#### WHAT THE EXERCISE ASKS:
Convert the text lines of these items into a JSON list of strings, one string per line, omitting blank lines and leaving out the pictures.

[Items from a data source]
===

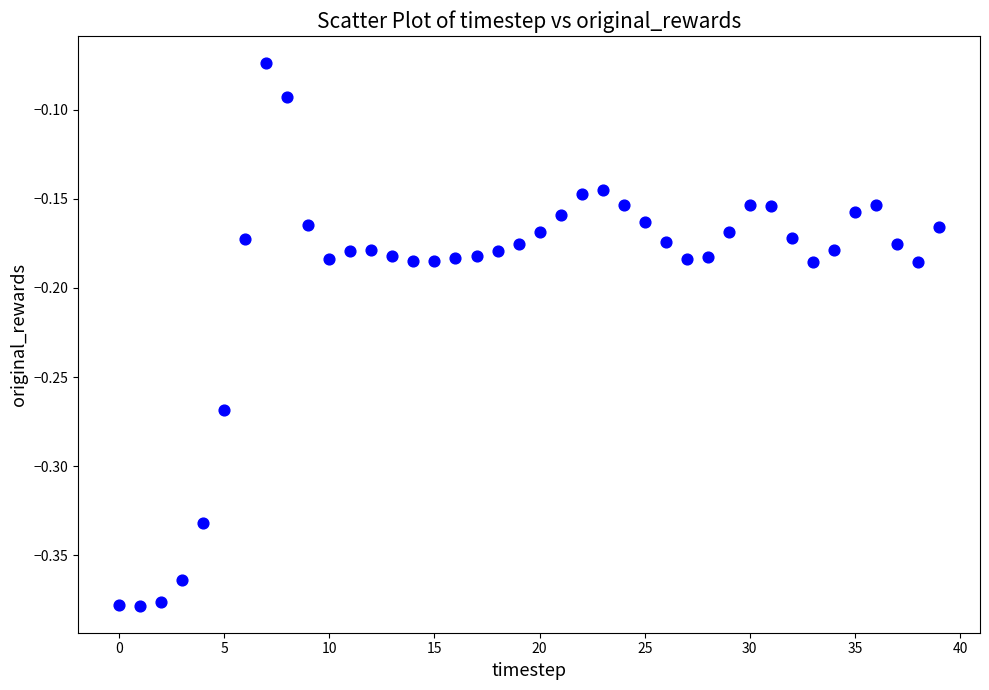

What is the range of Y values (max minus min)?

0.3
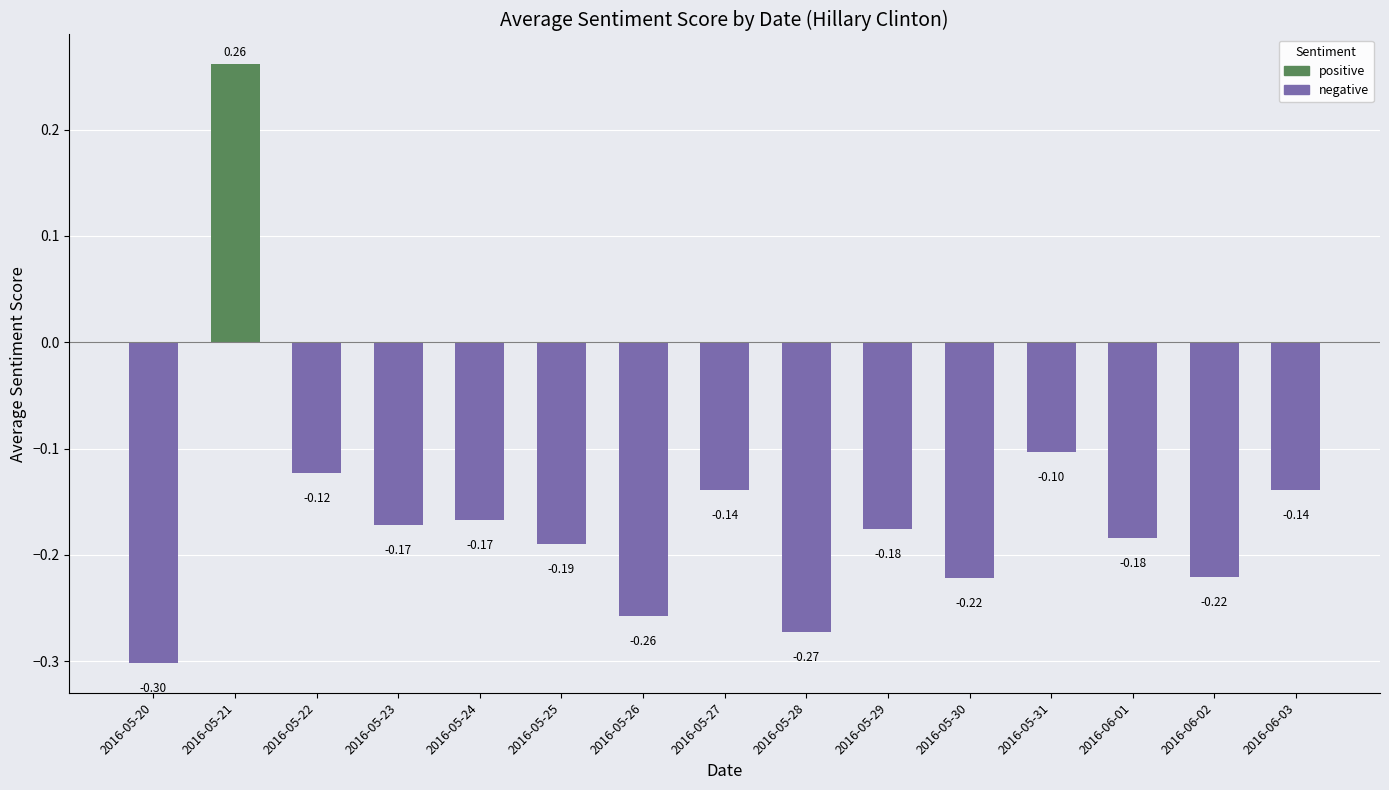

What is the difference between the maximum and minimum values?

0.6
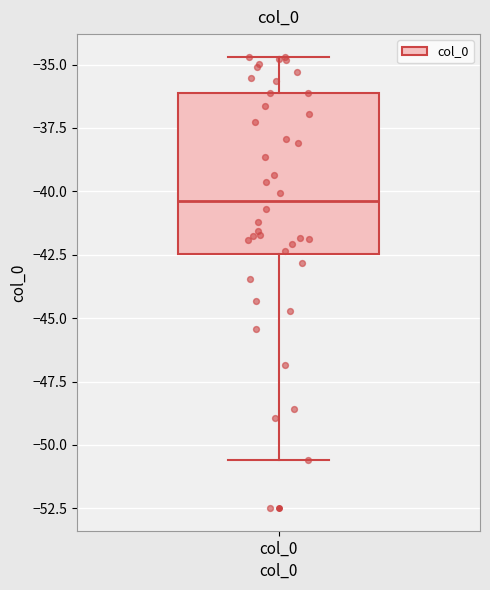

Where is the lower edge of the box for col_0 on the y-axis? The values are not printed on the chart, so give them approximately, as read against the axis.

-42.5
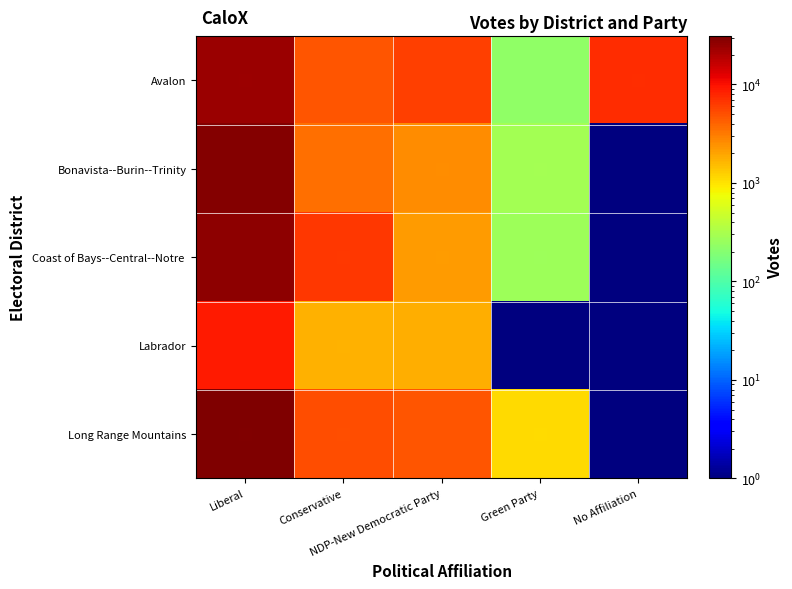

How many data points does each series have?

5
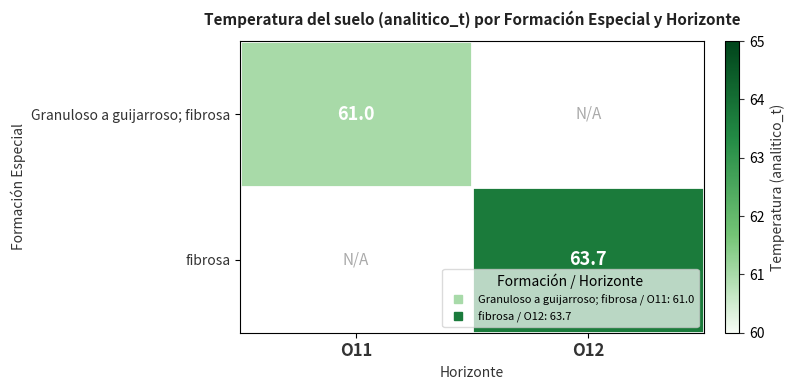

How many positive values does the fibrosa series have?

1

===

#### WRITTEN RESPONSE:
[
  "What is the range of Y values (max minus min)?",
  "0.3",
  "What is the difference between the maximum and minimum values?",
  "0.6",
  "Where is the lower edge of the box for col_0 on the y-axis? The values are not printed on the chart, so give them approximately, as read against the axis.",
  "-42.5",
  "How many data points does each series have?",
  "5",
  "How many positive values does the fibrosa series have?",
  "1"
]